Wednesday, May 16, 2018

Where Is Holiness?

It strikes me that holiness is something you almost never hear anything about in church anymore.

It saddens me more than I can possibly express - not because I am fan per se of judgment, but that it (to my mind anyway) demeans the nature of God.  Suddenly God is much more concerned with other things - social justice, environmentalism, _____ rights.  These, we are told, are what the gospel is really about.  Sin is at at best alluded to, at worst not mentioned at all.  We are "saved", but from some nameless thing we cannot verbalize.

Mind you, I understand the root of the complaint.  Holiness as it has been interpreted by lots of periods of time has simply become a list of things that a person should not do, sometimes without any root in Scripture.  Yet holiness, we are told, is a command of God - "Be ye holy, as I am holy" (Leviticus 11:44, 1 Peter 1:15).  It is a thing that we are told without which we will not see God.

But think about it:  holiness was valued by the prophets, valued by the apostles, valued by Christ himself (see Matthew chapters 5-7 to get a glimpse of what Christ said holiness looks like). And yet the modern church, for the most part, seems to have turned its eyes away for the clear commands of God in the matter for other things. 

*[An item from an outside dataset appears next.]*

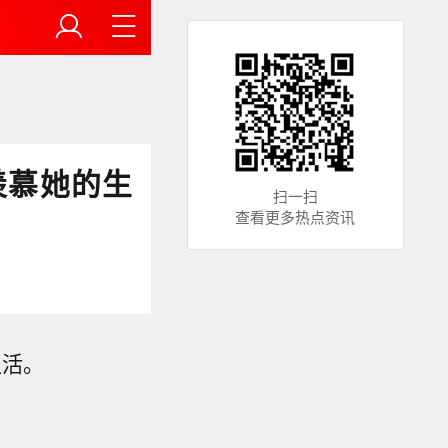
羡慕她的生
扫一扫
查看更多热点资讯
生活。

Just plug in your favorite cause - "Be ye Diverse, for I am diverse; be ye environmentally friendly, as I am environmentally friendly".  Oddly enough, you will not find those verses in Scripture (although it is fair to say they are discussed or implied.  But holiness is commanded.

I have to ask myself:  where is the cry for holiness from the church?  Where are the models of holiness in her ranks?  Where are the people - not saints of far away lands and times but those that live near us - that we can look to as role models of holiness?

Holiness, said one preacher, is "to think as God thinks and will as God wills."  Do we true aspire to think as God thinks?  Or do we think as we would like to think that God thinks, sprinkled with our own flavor of interpretation.

Every successful religious movement of the Old and New Testament, even to our day, had holiness its root.  Where is the cry to discover that root in our own churches today?

Social movements and trends will fail us.   Feelings will be betrayed, relationships will be broken.  Only holiness has the enduring power of God in it to sustain us when the going get rough.

Where are the cries for holiness today?

2 comments:

  1. What few cries there are may well fall on deaf ears.

    ReplyDelete
  2. True enough WL. There is almost a complete lack of interest in holiness, or at least that is how it seems to me.